▶ [DOCUMENT EXTRACT]:

Scientists reconstruct genome of the ancient man
February 11th, 2010 - 6:55 pm ICT by IANS ( Leave a comment )London, Feb 11 (IANS) Scientists have reconstructed in detail the first ever nuclear genome of an ancient human being.
The discovery was made by analysing a tuft of hair that belonged to a man from the Saqqaq culture from northwestern Greenland 4,000 years ago. The scientists have named the ancient human “Inuk”, which means “man” or “human” in Greenlandic.
Professor Eske Willerslev and his doctoral student Morten Rasmussen, from Centre of Excellence in GeoGenetics at the Natural History Museum (NHM), University of Copenhagen, Denmark, led the international team of scientists.
Willerslev discovered the existence of the hair tuft by coincidence after several unsuccessful attempts to find early human remains in Greenland.
“I was speaking with the director of the NHM…Dr. Morten Meldgaard, when we started discussing the early peopling of the Arctic,” Willerslev recalls.
“Meldgaard, who had participated in several excavations in Greenland, told me about a large tuft of hair, which was found during an excavation in north-western Greenland in the 1980s..”
Willerslev, 38, and his team grabbed international attention last year when they reconstructed the complete mitochondrial genomes of a woolly mammoth and an ancient human.
However, the current discovery is the first time scientists have been able to reconstruct the 80 percent of the nuclear genome that is possible to retrieve from fossil remains.
“We analysed the hair for DNA using various techniques and found it to be from a human male. For several months, we were uncertain as to whether our efforts would be fruitful,” Willerslev says, according to an NHM release.
“However, through the hard work of a large international team, we finally managed to sequence the first complete genome of an extinct human,” he adds.
The innovative technique can be applied to museum materials and ancient remains found in nature and can help reconstruct human phenotypic traits of extinct cultures from where only limited remains have been recovered.
The results is slated for publication in Nature.

(Saved entries)
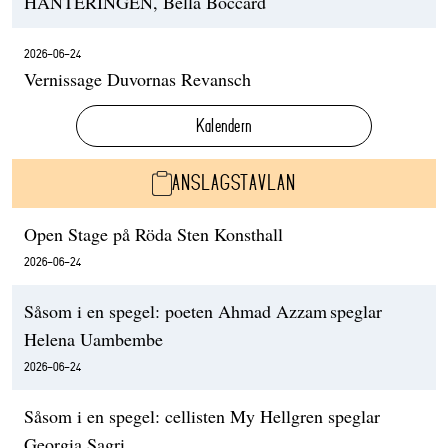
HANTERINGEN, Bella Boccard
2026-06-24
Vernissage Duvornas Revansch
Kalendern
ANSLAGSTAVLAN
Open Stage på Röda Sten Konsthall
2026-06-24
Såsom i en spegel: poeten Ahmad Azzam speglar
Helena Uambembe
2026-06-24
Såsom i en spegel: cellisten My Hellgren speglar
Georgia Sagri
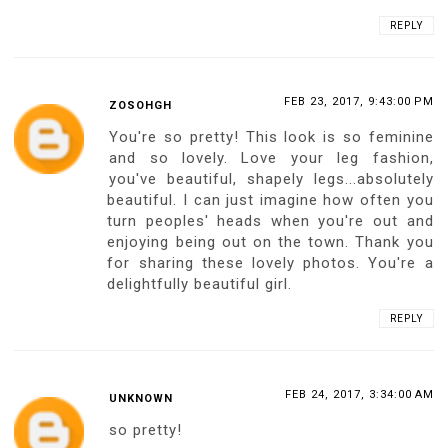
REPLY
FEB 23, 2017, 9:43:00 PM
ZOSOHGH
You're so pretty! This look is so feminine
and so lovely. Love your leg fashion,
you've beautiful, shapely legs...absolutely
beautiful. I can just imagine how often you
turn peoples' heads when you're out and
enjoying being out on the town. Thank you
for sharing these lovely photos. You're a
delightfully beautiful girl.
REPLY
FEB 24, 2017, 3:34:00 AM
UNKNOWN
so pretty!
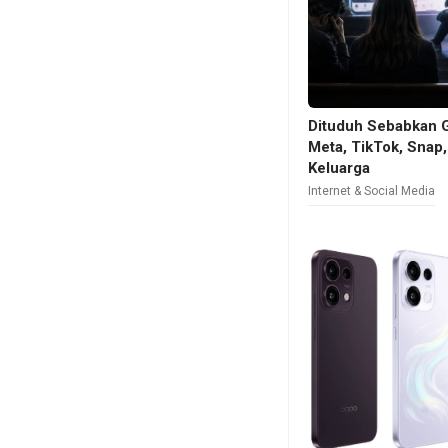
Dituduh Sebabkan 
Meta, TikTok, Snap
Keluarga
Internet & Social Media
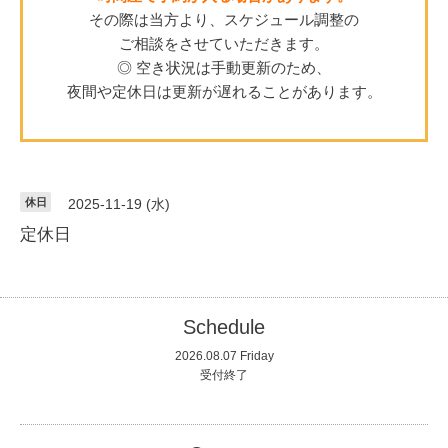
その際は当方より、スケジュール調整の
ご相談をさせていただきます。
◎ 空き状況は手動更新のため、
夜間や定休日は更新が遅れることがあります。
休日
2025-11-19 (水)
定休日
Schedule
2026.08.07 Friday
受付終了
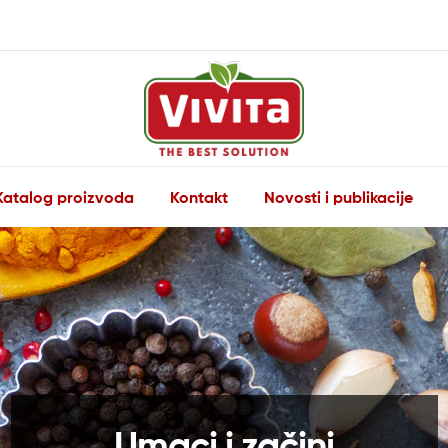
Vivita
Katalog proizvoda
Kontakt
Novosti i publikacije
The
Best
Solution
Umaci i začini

▶ [WHAT YOU SHOULD DO]:
Answer the following questions using the report on the reconstructed ancient human genome, marking each answer with the number of its question.
1. What name did the scientists give the ancient human, and what does it mean in Greenlandic?
2. Who told Willerslev about the tuft of hair?
3. In which publication are the results slated to appear?
The entries were taken from a separate source.

▶ [EXERCISE SOLUTION]:
1. "Inuk," which means "man" or "human."
2. Dr. Morten Meldgaard, the director of the NHM.
3. Nature.